**REQUIRED ACTIONS**.
• A. In the Craftsman restore thread below, do these statements agree with the text? (i) Xilbus is thinking of painting the body orange or yellow. (ii) Xilbus wants to replace the impeller ball bearing. (iii) HCBPH puts on primer before removing the rust. For each, answer yes or no and quote the words of the thread that decide it.
• B. Please pick up the Craftsman restore thread below after its last sentence and continue it.

**QUOTED PASSAGE**.
***
# Craftsman restore project



## Xilbus (Nov 30, 2018)

Hi guys,

Hope you are all having a good summer up till now.

I started my restore project on my craftsman model 71-52108-1

I took everything appart. I will attempt to repaint the body with some rustolium. Maybe orange or yellow. 

I want to replace the friction disk and impeller ball bearing. It's not turning too good.

Anyways just wanted to start a thread for this and will update as I go.


----------



## cranman (Jan 23, 2016)

good luck.....looks like a nice project!


----------



## paulm12 (May 22, 2015)

looking forward to the progress


----------



## HCBPH (Mar 8, 2011)

Congrats on your project, it will be worth it when you're done. Obvious things are getting as much of that rust out of the metal prior to painting. I use wire brushes, abrasive blasting and things like Evaporust to undo the rust. Once that's done then it's onto a good primer and paint.
***
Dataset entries

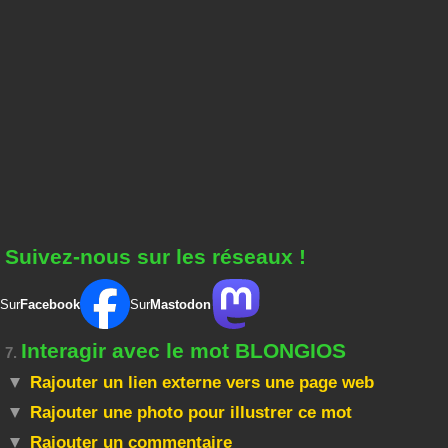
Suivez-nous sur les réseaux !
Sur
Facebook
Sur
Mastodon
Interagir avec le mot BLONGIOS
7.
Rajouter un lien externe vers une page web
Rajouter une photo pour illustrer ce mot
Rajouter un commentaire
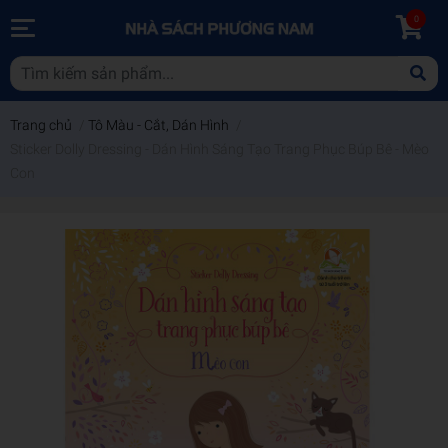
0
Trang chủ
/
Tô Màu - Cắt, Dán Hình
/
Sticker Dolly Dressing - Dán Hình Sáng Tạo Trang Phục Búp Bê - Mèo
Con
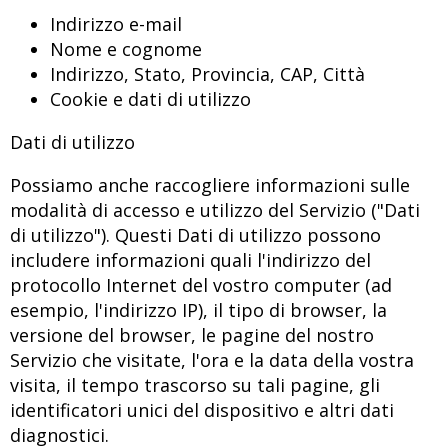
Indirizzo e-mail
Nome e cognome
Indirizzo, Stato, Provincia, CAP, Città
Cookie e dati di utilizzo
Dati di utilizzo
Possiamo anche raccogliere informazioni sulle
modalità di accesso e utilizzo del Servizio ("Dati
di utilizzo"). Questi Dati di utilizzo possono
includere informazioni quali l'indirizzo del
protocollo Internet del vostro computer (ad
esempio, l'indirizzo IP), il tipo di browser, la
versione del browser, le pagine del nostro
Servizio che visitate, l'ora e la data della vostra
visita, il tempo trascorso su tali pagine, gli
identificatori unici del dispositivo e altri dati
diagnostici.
***
**ANSWERS BY TASK**.
• A.
(i) Yes: "Maybe orange or yellow."
(ii) Yes: "I want to replace the friction disk and impeller ball bearing."
(iii) No: "Once that's done then it's onto a good primer and paint."

• B.
It's well worth your time to fix it up as older machines are IMO better build than the newer ones.


----------



## Xilbus (Nov 30, 2018)

Hi guys,

Got a new friction disk, a new auger bering and some paint. Its half way there.


----------



## Oneacer (Jan 3, 2011)

Looks like a nice project, ... I just finished a repair/restore yesterday on a newer model Craftsman which someone gave me. Its the dark green model , #536.887250 ... 

Couple things to consider:


You might want to straighten the bottom of bucket before putting on the scrapper bar.


While auger assembly out, you might want to check to make sure those are proper shear pins, and not regular bolts.


Also, pull the shear pins and pull the augers, and lube the auger shafts so they are spinning freely. If they are rust welded on the shaft, you have to free them up or you will damage the auger gear case internals.


----------



## Oneacer (Jan 3, 2011)

Here is a photo of the Craftsman I just finished rebuilding, as well as a photo of my collection …


----------



## MLLS6750 (Nov 20, 2019)

Hi am reading your post do you have a manual? I can't find mine I need parts sears craftsman snowblower 71-52108-1

Thanks


----------



## Oneacer (Jan 3, 2011)

go to searspartsdirect.com .....


----------



## Kiss4aFrog (Nov 3, 2013)

:welcome: to SBF MLLS6750

I don't see it at the Sears site. Can try contacting them to see if something is available.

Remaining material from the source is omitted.